● **WHAT YOU ARE ASKED TO DO**
Repeat the whole listing, keeping each line as it is.

● **DATA SECTION**
....

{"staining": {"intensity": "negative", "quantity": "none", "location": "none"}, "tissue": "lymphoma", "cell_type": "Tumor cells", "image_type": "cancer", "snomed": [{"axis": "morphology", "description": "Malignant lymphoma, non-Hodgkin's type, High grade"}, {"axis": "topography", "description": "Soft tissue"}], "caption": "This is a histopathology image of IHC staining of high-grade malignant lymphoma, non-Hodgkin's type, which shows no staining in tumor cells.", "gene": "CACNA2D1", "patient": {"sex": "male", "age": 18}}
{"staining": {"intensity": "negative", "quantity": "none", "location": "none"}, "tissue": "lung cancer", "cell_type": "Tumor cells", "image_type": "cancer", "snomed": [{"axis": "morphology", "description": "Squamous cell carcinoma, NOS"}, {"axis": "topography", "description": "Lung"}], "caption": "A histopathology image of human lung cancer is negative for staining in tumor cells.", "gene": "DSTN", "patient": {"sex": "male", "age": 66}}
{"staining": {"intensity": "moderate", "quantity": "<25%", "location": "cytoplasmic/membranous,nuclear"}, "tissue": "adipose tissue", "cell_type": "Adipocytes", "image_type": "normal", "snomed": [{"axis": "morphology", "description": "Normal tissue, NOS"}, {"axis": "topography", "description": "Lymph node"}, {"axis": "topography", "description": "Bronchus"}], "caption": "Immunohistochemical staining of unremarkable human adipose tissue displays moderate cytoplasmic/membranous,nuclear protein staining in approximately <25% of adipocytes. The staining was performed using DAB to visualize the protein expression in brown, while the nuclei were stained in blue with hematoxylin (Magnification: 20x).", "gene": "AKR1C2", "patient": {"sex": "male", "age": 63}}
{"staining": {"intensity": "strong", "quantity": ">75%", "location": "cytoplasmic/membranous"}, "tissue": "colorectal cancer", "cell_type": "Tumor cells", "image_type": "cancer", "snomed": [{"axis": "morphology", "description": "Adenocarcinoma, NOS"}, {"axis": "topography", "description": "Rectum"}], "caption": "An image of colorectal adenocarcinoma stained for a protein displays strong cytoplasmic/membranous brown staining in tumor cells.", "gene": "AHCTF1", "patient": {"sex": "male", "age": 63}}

....

● **WRITTEN RESPONSE**
{"staining": {"intensity": "negative", "quantity": "none", "location": "none"}, "tissue": "lymphoma", "cell_type": "Tumor cells", "image_type": "cancer", "snomed": [{"axis": "morphology", "description": "Malignant lymphoma, non-Hodgkin's type, High grade"}, {"axis": "topography", "description": "Soft tissue"}], "caption": "This is a histopathology image of IHC staining of high-grade malignant lymphoma, non-Hodgkin's type, which shows no staining in tumor cells.", "gene": "CACNA2D1", "patient": {"sex": "male", "age": 18}}
{"staining": {"intensity": "negative", "quantity": "none", "location": "none"}, "tissue": "lung cancer", "cell_type": "Tumor cells", "image_type": "cancer", "snomed": [{"axis": "morphology", "description": "Squamous cell carcinoma, NOS"}, {"axis": "topography", "description": "Lung"}], "caption": "A histopathology image of human lung cancer is negative for staining in tumor cells.", "gene": "DSTN", "patient": {"sex": "male", "age": 66}}
{"staining": {"intensity": "moderate", "quantity": "<25%", "location": "cytoplasmic/membranous,nuclear"}, "tissue": "adipose tissue", "cell_type": "Adipocytes", "image_type": "normal", "snomed": [{"axis": "morphology", "description": "Normal tissue, NOS"}, {"axis": "topography", "description": "Lymph node"}, {"axis": "topography", "description": "Bronchus"}], "caption": "Immunohistochemical staining of unremarkable human adipose tissue displays moderate cytoplasmic/membranous,nuclear protein staining in approximately <25% of adipocytes. The staining was performed using DAB to visualize the protein expression in brown, while the nuclei were stained in blue with hematoxylin (Magnification: 20x).", "gene": "AKR1C2", "patient": {"sex": "male", "age": 63}}
{"staining": {"intensity": "strong", "quantity": ">75%", "location": "cytoplasmic/membranous"}, "tissue": "colorectal cancer", "cell_type": "Tumor cells", "image_type": "cancer", "snomed": [{"axis": "morphology", "description": "Adenocarcinoma, NOS"}, {"axis": "topography", "description": "Rectum"}], "caption": "An image of colorectal adenocarcinoma stained for a protein displays strong cytoplasmic/membranous brown staining in tumor cells.", "gene": "AHCTF1", "patient": {"sex": "male", "age": 63}}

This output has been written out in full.